## Exercise aim
Where the records below have a line with "brown", that line is to be copied.

## Given entries

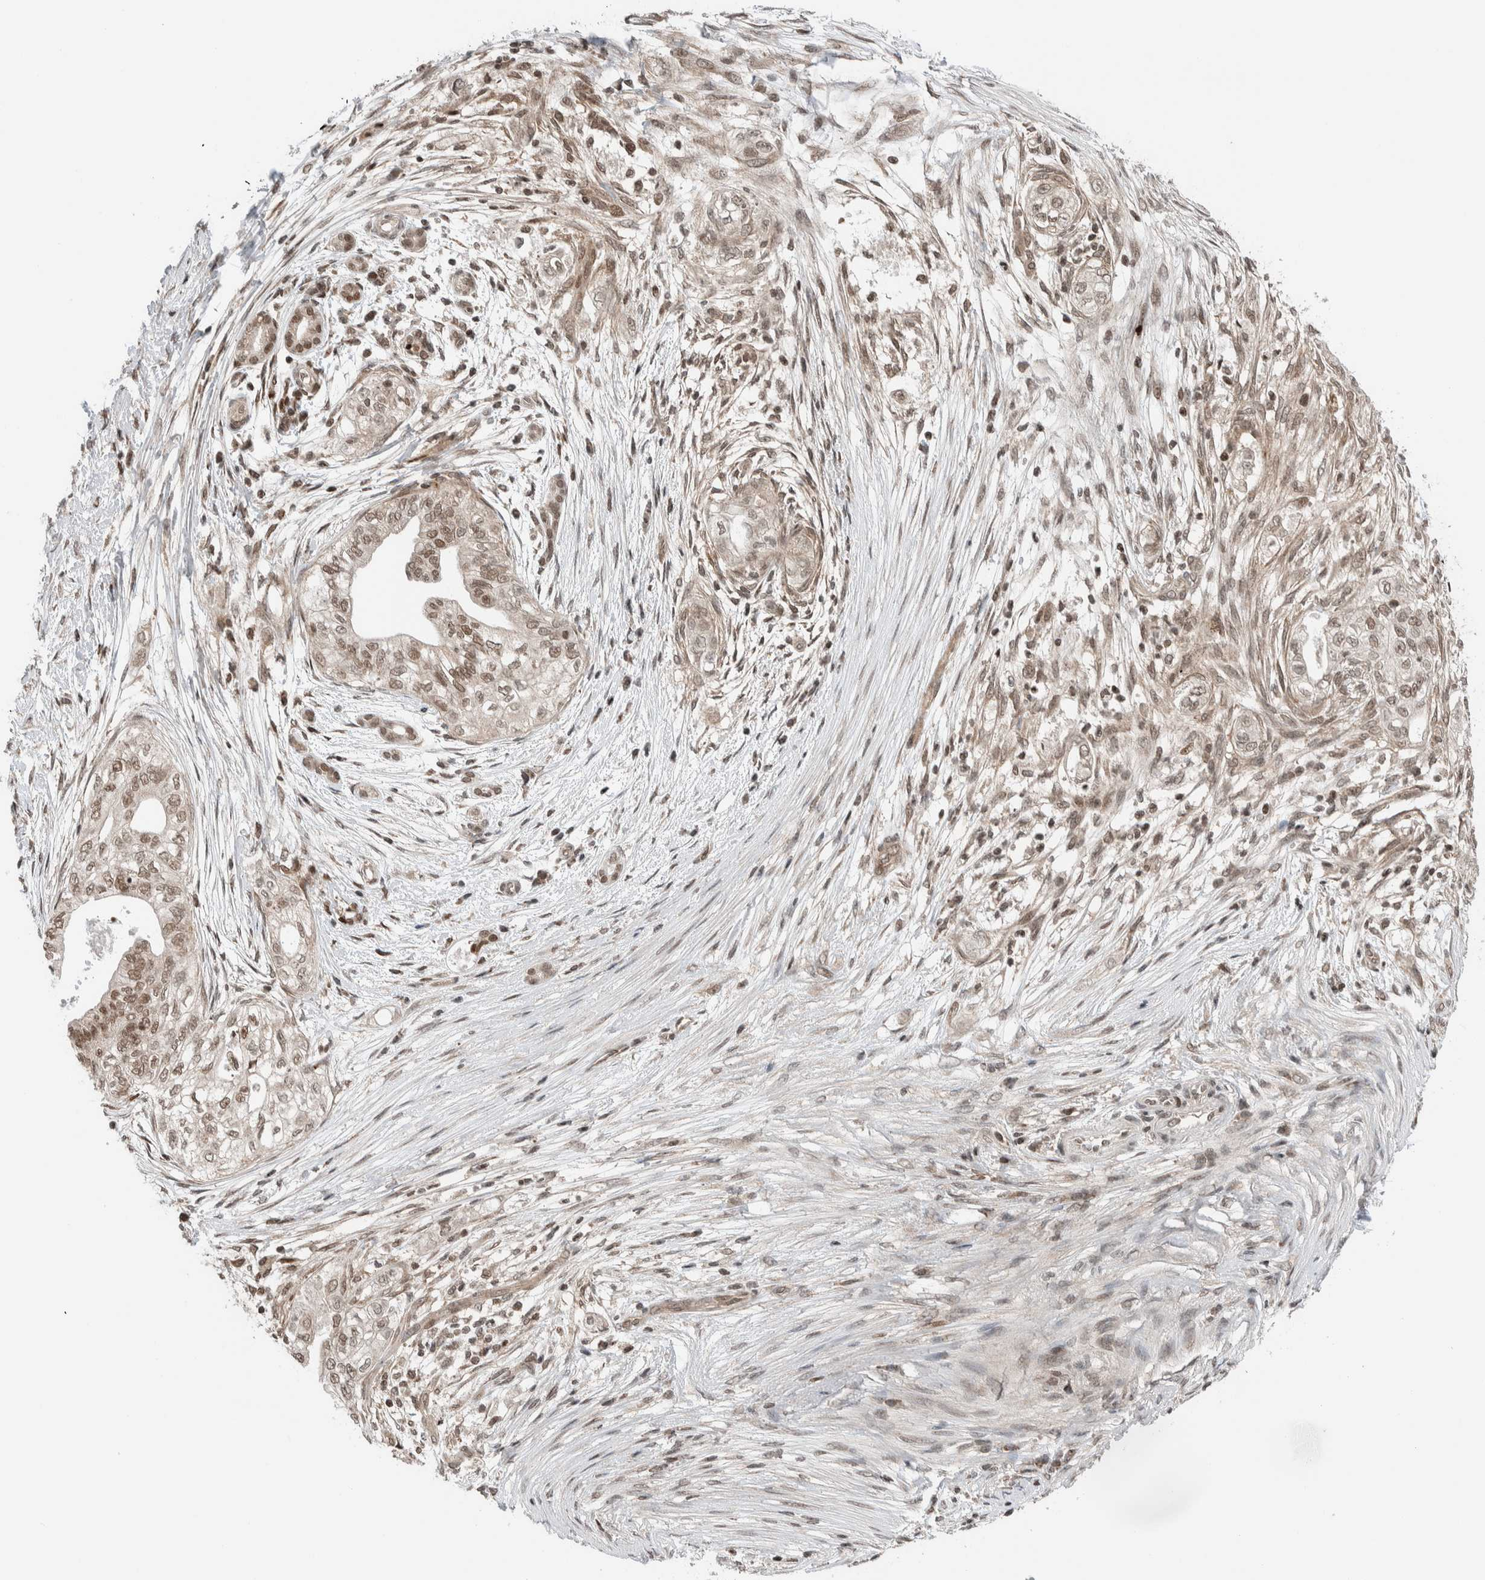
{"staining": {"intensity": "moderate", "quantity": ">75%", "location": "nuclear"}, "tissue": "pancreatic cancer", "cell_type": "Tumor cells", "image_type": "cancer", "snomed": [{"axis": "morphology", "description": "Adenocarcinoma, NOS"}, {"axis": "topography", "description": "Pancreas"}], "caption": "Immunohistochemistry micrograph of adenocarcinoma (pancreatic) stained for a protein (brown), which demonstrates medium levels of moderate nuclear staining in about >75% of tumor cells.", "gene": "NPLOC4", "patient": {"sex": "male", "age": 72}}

* * *

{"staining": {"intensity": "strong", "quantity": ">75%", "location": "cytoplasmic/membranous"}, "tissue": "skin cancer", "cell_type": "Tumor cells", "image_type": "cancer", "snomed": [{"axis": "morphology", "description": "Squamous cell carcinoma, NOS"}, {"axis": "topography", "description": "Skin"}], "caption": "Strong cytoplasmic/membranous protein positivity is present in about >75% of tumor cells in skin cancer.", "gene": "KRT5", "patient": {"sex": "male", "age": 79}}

--

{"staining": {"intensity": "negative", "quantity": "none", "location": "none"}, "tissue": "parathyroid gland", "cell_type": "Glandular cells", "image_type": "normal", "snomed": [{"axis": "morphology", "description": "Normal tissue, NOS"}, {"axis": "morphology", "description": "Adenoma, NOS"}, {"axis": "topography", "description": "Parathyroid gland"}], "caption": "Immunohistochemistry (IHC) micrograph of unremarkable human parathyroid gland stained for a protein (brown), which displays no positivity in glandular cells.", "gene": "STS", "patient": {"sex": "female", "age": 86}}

## Completed exercise
{"staining": {"intensity": "moderate", "quantity": ">75%", "location": "nuclear"}, "tissue": "pancreatic cancer", "cell_type": "Tumor cells", "image_type": "cancer", "snomed": [{"axis": "morphology", "description": "Adenocarcinoma, NOS"}, {"axis": "topography", "description": "Pancreas"}], "caption": "Immunohistochemistry micrograph of adenocarcinoma (pancreatic) stained for a protein (brown), which demonstrates medium levels of moderate nuclear staining in about >75% of tumor cells.", "gene": "NPLOC4", "patient": {"sex": "male", "age": 72}}
{"staining": {"intensity": "negative", "quantity": "none", "location": "none"}, "tissue": "parathyroid gland", "cell_type": "Glandular cells", "image_type": "normal", "snomed": [{"axis": "morphology", "description": "Normal tissue, NOS"}, {"axis": "morphology", "description": "Adenoma, NOS"}, {"axis": "topography", "description": "Parathyroid gland"}], "caption": "Immunohistochemistry (IHC) micrograph of unremarkable human parathyroid gland stained for a protein (brown), which displays no positivity in glandular cells.", "gene": "STS", "patient": {"sex": "female", "age": 86}}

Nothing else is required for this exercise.